Desde 2013, o órgão concentra esforços de combate durante o São João de Campina Grande, uma das maiores festas juninas do país. Neste ano, o evento coincide com a Copa, redobrando a atenção da fiscalização, em que participam Ministério do Trabalho, polícia e secretarias de assistência social, saúde e educação.
“Grandes aglomerações de pessoas fazem com que as famílias busquem uma espécie de ’13º’. As crianças pedem dinheiro, limpam para-brisas, vendem coisas. O aumento é assustador nessa época”, afirma Maracajá.
Aglomerações também propiciam casos de exploração sexual, quando uma quantidade grande de homens se reúnem em bares para assistir aos jogos, alerta Henriqueta Cavalcante, coordenadora da Comissão de Justiça e Paz da CNBB e uma das lideranças no combate à exploração de crianças no Norte do país.

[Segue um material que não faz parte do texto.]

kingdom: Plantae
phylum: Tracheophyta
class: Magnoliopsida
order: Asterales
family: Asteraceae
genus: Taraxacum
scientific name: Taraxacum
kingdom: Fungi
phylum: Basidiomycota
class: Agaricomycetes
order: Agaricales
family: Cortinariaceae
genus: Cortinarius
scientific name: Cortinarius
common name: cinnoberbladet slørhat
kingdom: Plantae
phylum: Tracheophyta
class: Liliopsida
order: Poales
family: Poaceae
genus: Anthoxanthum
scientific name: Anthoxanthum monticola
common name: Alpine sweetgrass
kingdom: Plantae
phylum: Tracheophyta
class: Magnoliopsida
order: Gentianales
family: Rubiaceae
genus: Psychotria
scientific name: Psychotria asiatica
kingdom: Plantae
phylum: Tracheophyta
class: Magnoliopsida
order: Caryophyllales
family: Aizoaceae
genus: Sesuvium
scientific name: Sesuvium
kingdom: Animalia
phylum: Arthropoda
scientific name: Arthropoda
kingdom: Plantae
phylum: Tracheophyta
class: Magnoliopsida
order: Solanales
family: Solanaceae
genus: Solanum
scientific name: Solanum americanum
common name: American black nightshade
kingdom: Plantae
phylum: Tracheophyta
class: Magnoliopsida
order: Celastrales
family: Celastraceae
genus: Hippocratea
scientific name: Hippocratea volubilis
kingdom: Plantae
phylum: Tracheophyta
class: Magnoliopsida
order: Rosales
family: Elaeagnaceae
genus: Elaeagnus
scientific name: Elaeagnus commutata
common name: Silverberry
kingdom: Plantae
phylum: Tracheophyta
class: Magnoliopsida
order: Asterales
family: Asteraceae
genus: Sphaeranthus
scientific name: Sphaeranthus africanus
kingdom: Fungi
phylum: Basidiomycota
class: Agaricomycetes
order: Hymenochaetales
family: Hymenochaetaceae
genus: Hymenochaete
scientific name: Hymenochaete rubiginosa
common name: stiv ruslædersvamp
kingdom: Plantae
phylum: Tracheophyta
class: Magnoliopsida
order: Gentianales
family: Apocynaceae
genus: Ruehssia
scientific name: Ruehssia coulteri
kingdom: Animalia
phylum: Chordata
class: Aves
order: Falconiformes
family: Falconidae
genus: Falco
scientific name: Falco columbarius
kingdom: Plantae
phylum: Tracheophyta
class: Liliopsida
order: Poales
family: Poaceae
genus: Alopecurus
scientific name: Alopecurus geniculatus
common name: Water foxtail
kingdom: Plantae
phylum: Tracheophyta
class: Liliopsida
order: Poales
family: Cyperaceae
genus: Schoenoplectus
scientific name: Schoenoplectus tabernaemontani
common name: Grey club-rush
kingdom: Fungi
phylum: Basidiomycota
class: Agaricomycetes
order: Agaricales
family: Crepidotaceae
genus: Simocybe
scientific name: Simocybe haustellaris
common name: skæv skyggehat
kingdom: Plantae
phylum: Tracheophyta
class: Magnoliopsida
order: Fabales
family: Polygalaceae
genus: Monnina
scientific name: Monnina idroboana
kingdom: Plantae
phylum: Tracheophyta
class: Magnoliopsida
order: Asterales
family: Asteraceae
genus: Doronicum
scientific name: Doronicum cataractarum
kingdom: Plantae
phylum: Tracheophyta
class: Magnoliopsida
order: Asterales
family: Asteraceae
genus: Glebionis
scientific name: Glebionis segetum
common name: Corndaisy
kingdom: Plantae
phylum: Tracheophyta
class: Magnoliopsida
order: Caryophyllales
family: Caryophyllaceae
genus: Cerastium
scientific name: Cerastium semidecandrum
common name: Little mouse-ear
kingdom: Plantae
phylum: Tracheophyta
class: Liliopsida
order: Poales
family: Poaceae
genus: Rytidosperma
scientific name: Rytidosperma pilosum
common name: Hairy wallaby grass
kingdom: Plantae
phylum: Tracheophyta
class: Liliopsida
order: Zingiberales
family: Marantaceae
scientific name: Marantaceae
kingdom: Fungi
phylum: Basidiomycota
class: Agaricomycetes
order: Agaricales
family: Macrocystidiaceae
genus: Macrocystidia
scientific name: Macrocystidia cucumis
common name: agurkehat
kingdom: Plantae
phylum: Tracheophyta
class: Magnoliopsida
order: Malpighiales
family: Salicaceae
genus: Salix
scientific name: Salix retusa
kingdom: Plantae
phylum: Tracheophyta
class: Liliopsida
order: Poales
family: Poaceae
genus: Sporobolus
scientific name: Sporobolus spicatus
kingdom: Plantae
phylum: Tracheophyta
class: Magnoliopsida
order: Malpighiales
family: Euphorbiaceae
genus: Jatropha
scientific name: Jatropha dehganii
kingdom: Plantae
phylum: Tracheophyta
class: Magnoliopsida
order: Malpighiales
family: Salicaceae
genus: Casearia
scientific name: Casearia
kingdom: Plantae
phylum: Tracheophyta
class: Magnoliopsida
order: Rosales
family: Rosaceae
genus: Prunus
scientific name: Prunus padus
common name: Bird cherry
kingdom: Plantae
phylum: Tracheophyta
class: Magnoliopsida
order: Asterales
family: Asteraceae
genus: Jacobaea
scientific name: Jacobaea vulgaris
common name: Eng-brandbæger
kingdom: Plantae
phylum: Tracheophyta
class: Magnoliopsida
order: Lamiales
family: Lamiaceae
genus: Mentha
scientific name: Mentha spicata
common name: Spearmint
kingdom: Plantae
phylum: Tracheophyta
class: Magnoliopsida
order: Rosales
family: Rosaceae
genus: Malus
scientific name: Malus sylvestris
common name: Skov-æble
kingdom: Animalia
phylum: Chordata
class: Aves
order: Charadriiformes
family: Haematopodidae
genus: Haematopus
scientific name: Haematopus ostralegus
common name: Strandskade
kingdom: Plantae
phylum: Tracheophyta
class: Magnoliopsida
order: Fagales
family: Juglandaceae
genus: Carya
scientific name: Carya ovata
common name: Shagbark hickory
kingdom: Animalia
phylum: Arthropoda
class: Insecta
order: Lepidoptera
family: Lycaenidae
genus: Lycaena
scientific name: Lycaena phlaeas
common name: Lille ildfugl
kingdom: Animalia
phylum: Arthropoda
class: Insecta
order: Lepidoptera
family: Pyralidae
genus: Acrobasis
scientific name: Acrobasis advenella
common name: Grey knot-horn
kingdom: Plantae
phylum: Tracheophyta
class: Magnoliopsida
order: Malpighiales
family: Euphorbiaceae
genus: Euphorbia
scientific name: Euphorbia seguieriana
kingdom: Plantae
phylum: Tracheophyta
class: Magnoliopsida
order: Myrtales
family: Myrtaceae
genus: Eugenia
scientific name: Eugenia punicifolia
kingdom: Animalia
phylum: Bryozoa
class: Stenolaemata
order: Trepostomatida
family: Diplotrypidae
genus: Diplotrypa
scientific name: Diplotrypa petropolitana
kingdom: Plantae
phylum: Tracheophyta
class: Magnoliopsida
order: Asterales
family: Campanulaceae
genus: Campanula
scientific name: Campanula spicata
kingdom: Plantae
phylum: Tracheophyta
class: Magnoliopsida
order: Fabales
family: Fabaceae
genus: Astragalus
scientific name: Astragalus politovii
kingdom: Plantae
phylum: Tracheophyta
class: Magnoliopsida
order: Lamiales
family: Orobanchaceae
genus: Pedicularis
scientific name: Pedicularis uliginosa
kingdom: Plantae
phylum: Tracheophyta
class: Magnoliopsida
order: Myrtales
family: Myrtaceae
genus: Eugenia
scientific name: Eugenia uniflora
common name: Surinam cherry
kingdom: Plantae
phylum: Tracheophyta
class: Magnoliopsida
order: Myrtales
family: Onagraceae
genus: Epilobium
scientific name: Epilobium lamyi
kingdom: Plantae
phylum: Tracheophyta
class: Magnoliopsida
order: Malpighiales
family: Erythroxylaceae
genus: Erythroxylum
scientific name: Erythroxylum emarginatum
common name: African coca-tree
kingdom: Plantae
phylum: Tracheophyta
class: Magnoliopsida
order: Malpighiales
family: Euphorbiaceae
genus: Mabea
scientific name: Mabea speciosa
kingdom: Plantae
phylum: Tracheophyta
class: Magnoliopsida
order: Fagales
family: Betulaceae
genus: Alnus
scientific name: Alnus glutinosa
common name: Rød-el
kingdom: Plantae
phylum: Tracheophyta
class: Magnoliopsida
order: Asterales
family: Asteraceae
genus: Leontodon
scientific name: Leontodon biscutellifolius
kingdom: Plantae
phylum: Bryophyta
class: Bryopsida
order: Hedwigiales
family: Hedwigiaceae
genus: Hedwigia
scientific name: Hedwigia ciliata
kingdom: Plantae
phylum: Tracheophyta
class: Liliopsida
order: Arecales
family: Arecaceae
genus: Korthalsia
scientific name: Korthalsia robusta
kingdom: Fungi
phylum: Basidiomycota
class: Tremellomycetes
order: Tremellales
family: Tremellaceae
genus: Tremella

“O agravante que precisa ser considerado pelos governos omissos é a miséria que deixa crianças vulneráveis à exploração sexual. Essa é uma forma de trabalho infantil que escapa das estatísticas porque é um crime cometido na sombra”, afirma Cavalcante.
A exploração tende a se aprofundar em momentos de crise econômica, quando a produção da criança passa a ser vista como alternativa de renda em atividades como o comércio ambulante nas ruas, segundo Mayra Palópoli, especialista em direito do trabalho, sócia do Palópoli e Albrecht Advogados.
Em 2016, o trabalho infantil irregular atingiu 1,8 milhão de crianças e adolescentes no país, sendo 998 mil em situação irregular, segundo a Pnad Contínua (Pesquisa Nacional por Amostra de Domicílios Contínua), divulgada em novembro pelo IBGE (Instituto Brasileiro de Geografia e Estatística).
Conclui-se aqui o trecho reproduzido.